TO DO:
Copy the lines below word for word, and leave the pictures out of your copy.

═══

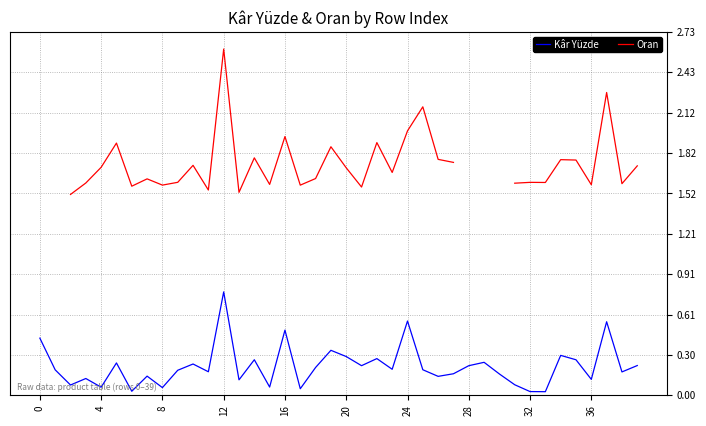

Count the number of data series in this chart.

2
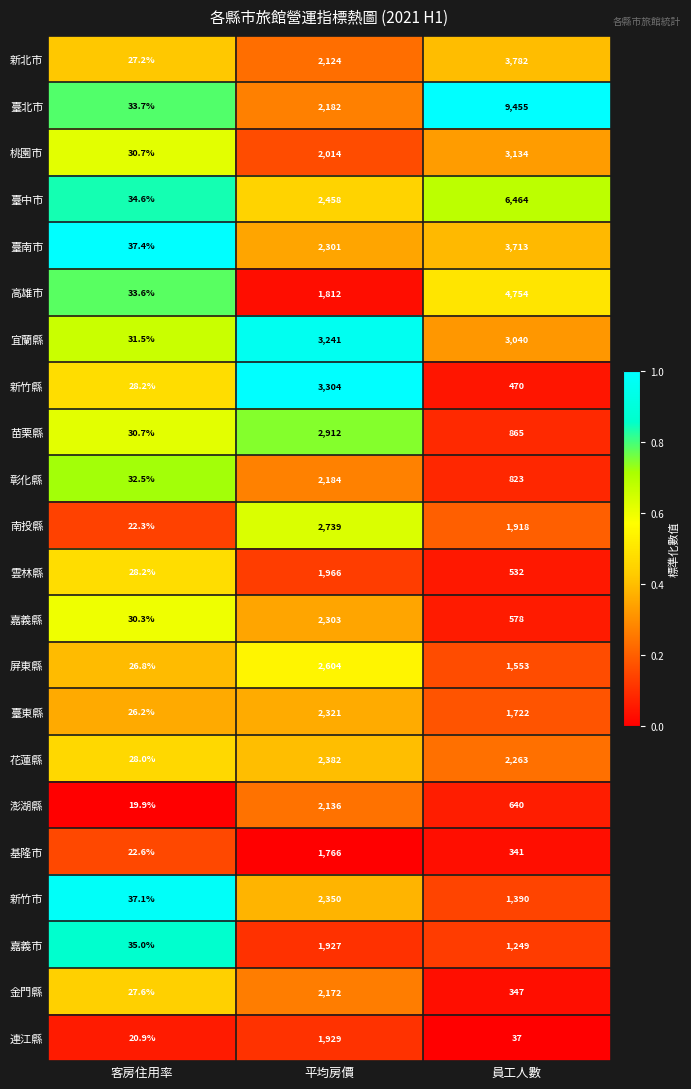

What is the total value across all series at 客房住用率?

645.0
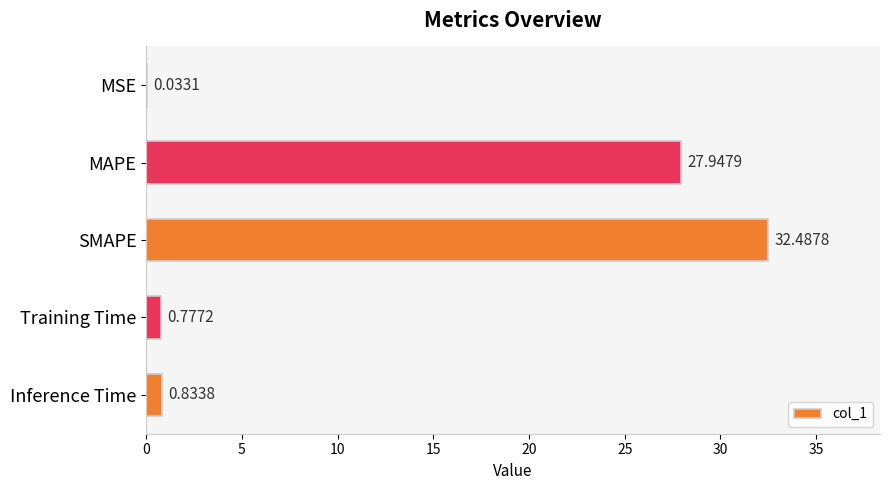

At which label is the value closest to 16?

MAPE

═══

SOLVED PROBLEM:
Count the number of data series in this chart.

2

What is the total value across all series at 客房住用率?

645.0

At which label is the value closest to 16?

MAPE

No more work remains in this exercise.